Maintenant soyons bien clair, contrairement à 99% des recruteurs francais je ne considère pas le techos comme un sous ingénieur raté et/ou incapable. Le technicien et l'ingénieur ont des rôles complètement différents vis à vis d'un programme. Longtemps les deux rôles ont étés confondus (parcequ'il était quasiment impossible lors de l'écriture d'un programme de s'abstraire du matériel et du logiciel sous-jacent). Mais on peut aujourd'hui raisonablement séparer les deux rôles. L'ingénieur qui est en charge de l'algorithmique, des choix techniques et des preuves du programme. Et le technicien qui est en charge de determiner la faisabilité du programme d'après les choix techniques de l'ingénieur, d'implémenter les algorithmes et de vérifier la tenue du tout.
Passer du pseudo code, ou de l'algorithme à un vrai code qui compile et qui tourne bien peut etre plus ardu que tu ne sembles le croire...
Je n'ai jamais dit que c'était facile (à moins que l'on considère que si même un technicien peut le faire, alors c'est forcément évident pour toute personne ayant vu un clavier une fois dans sa vie), j'ai dit que celà relevait de la technique et non de l'ingénérie.

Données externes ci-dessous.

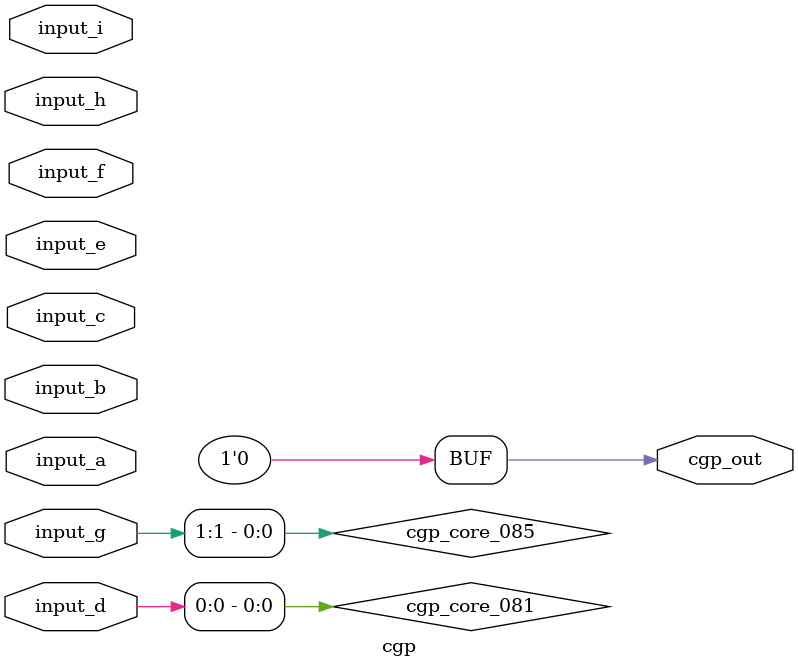
<source format=v>
module cgp(input [1:0] input_a, input [1:0] input_b, input [1:0] input_c, input [1:0] input_d, input [1:0] input_e, input [1:0] input_f, input [1:0] input_g, input [1:0] input_h, input [1:0] input_i, output [0:0] cgp_out);
  wire cgp_core_020;
  wire cgp_core_025;
  wire cgp_core_027;
  wire cgp_core_029;
  wire cgp_core_031;
  wire cgp_core_032;
  wire cgp_core_033;
  wire cgp_core_034_not;
  wire cgp_core_037;
  wire cgp_core_039;
  wire cgp_core_040;
  wire cgp_core_042;
  wire cgp_core_043;
  wire cgp_core_046;
  wire cgp_core_047;
  wire cgp_core_049;
  wire cgp_core_050;
  wire cgp_core_051;
  wire cgp_core_052;
  wire cgp_core_054;
  wire cgp_core_055;
  wire cgp_core_056;
  wire cgp_core_057;
  wire cgp_core_058;
  wire cgp_core_059;
  wire cgp_core_060;
  wire cgp_core_064;
  wire cgp_core_066_not;
  wire cgp_core_069;
  wire cgp_core_070;
  wire cgp_core_071;
  wire cgp_core_073;
  wire cgp_core_074;
  wire cgp_core_075;
  wire cgp_core_076;
  wire cgp_core_077;
  wire cgp_core_078;
  wire cgp_core_079;
  wire cgp_core_081;
  wire cgp_core_082;
  wire cgp_core_083;
  wire cgp_core_084;
  wire cgp_core_085;
  wire cgp_core_086;
  wire cgp_core_090;
  wire cgp_core_091;
  wire cgp_core_092;
  wire cgp_core_093;
  wire cgp_core_094;
  wire cgp_core_095;
  wire cgp_core_096;
  wire cgp_core_098;
  wire cgp_core_099;
  wire cgp_core_100;
  wire cgp_core_101;
  wire cgp_core_106;
  wire cgp_core_107;
  wire cgp_core_110;

  assign cgp_core_020 = input_h[0] ^ input_a[1];
  assign cgp_core_025 = ~(input_i[0] ^ input_h[0]);
  assign cgp_core_027 = input_d[0] ^ input_h[0];
  assign cgp_core_029 = input_f[1] ^ input_e[1];
  assign cgp_core_031 = input_h[0] & input_i[1];
  assign cgp_core_032 = ~(input_g[0] ^ input_h[1]);
  assign cgp_core_033 = input_e[1] | cgp_core_032;
  assign cgp_core_034_not = ~input_e[1];
  assign cgp_core_037 = ~(input_h[0] ^ input_b[0]);
  assign cgp_core_039 = ~(input_g[1] & input_c[1]);
  assign cgp_core_040 = ~(input_c[0] ^ input_c[1]);
  assign cgp_core_042 = cgp_core_039 ^ input_c[0];
  assign cgp_core_043 = ~(input_a[0] & input_a[1]);
  assign cgp_core_046 = input_g[0] & cgp_core_040;
  assign cgp_core_047 = input_b[0] ^ input_c[0];
  assign cgp_core_049 = ~(input_g[1] ^ input_d[1]);
  assign cgp_core_050 = input_b[1] ^ cgp_core_049;
  assign cgp_core_051 = input_e[0] ^ input_d[1];
  assign cgp_core_052 = input_b[1] ^ input_g[0];
  assign cgp_core_054 = ~(input_f[1] ^ input_g[1]);
  assign cgp_core_055 = ~(input_f[1] & input_e[0]);
  assign cgp_core_056 = ~cgp_core_054;
  assign cgp_core_057 = ~(cgp_core_054 ^ input_a[0]);
  assign cgp_core_058 = cgp_core_055 | input_i[0];
  assign cgp_core_059 = input_f[0] ^ input_g[0];
  assign cgp_core_060 = ~input_e[0];
  assign cgp_core_064 = ~input_g[1];
  assign cgp_core_066_not = ~cgp_core_058;
  assign cgp_core_069 = cgp_core_043 ^ input_i[0];
  assign cgp_core_070 = input_g[1] ^ input_i[1];
  assign cgp_core_071 = cgp_core_047 & cgp_core_060;
  assign cgp_core_073 = input_h[0] & cgp_core_069;
  assign cgp_core_074 = ~(cgp_core_071 | input_d[1]);
  assign cgp_core_075 = ~input_f[0];
  assign cgp_core_076 = input_i[0] & cgp_core_066_not;
  assign cgp_core_077 = input_i[1] ^ cgp_core_074;
  assign cgp_core_078 = input_g[1] & cgp_core_074;
  assign cgp_core_079 = ~(input_h[0] & input_g[0]);
  assign cgp_core_081 = input_d[0] | input_d[0];
  assign cgp_core_082 = input_f[0] ^ cgp_core_079;
  assign cgp_core_083 = input_b[1] & cgp_core_079;
  assign cgp_core_084 = input_g[0] | cgp_core_083;
  assign cgp_core_085 = input_g[1] & input_g[1];
  assign cgp_core_086 = ~(input_f[1] ^ input_a[1]);
  assign cgp_core_090 = ~(input_i[1] & input_h[1]);
  assign cgp_core_091 = ~input_e[0];
  assign cgp_core_092 = ~input_b[0];
  assign cgp_core_093 = input_b[1] | input_b[0];
  assign cgp_core_094 = input_d[1] & input_i[1];
  assign cgp_core_095 = ~(input_d[0] & cgp_core_077);
  assign cgp_core_096 = ~(input_g[1] | input_g[0]);
  assign cgp_core_098 = ~cgp_core_031;
  assign cgp_core_099 = input_e[1] & cgp_core_096;
  assign cgp_core_100 = ~cgp_core_031;
  assign cgp_core_101 = input_i[0] & cgp_core_096;
  assign cgp_core_106 = ~(input_f[0] & cgp_core_101);
  assign cgp_core_107 = cgp_core_099 | cgp_core_094;
  assign cgp_core_110 = input_d[1] | input_a[0];

  assign cgp_out[0] = 1'b0;
endmodule
</source>
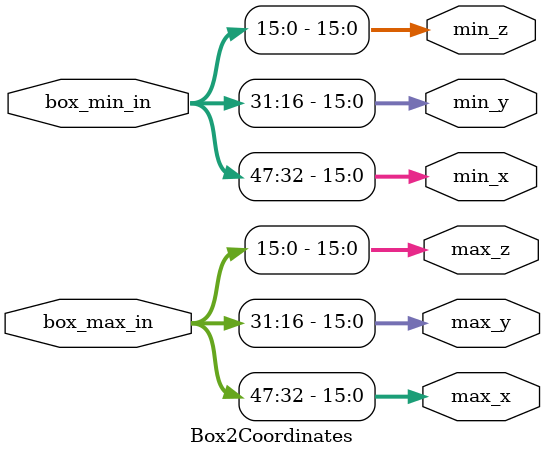
<source format=v>
`timescale 1ns / 1ps

module Box2Coordinates
(
    input [47:0] box_min_in,
    input [47:0] box_max_in,
    
    output [15:0] min_x,
    output [15:0] min_y,
    output [15:0] min_z,
    output [15:0] max_x,
    output [15:0] max_y,
    output [15:0] max_z
);

assign min_x = box_min_in[47:32];
assign min_y = box_min_in[31:16];
assign min_z = box_min_in[15:0];
assign max_x = box_max_in[47:32];
assign max_y = box_max_in[31:16];
assign max_z = box_max_in[15:0];

endmodule

</source>
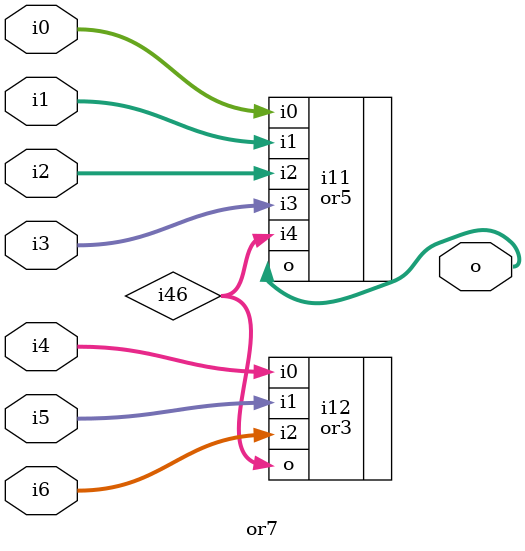
<source format=v>

module or7 (o, i0, i1, i2, i3, i4, i5, i6 );
// generated by Concept HDL Direct Version 1.7 08-Aug-94
// on Wed Sep  7 10:40:38 1994
// from /usr3/xiltest/concept/lib/xm3000/or7/logic

  parameter size = 0;

  output [size-1:0] o;
  input [size-1:0] i0;
  input [size-1:0] i1;
  input [size-1:0] i2;
  input [size-1:0] i3;
  input [size-1:0] i4;
  input [size-1:0] i5;
  input [size-1:0] i6;

  wire [size-1:0] i46;

// begin instances 

  or5 i11  (.i0(i0[size-1:0]),
	.i1(i1[size-1:0]),
	.i2(i2[size-1:0]),
	.i3(i3[size-1:0]),
	.i4(i46[size-1:0]),
	.o(o[size-1:0]));
  defparam i11.size = size;

  or3 i12  (.i0(i4[size-1:0]),
	.i1(i5[size-1:0]),
	.i2(i6[size-1:0]),
	.o(i46[size-1:0]));
  defparam i12.size = size;

endmodule // or7(logic) 

</source>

Il arrive qu'en codant on trouve une approche radicalement nouvelle pour résoudre/traiter un problème. Mais c'est extrèmement rare, la plupart du temps, résoudre le problème consiste à choisir parmis X solutions archi-connues celle qui va permettre de garder un code lisible, évolutif, maintenable et fiable.
C'est un problème qui n'a rien de simple, qui est même parfois horriblement complexe (lorsque l'on essaye de faire rentrer un algo dans une machine manifestement trop petite par exemple), c'est un problème qui peut être passionnant, mais ca reste un problème technique.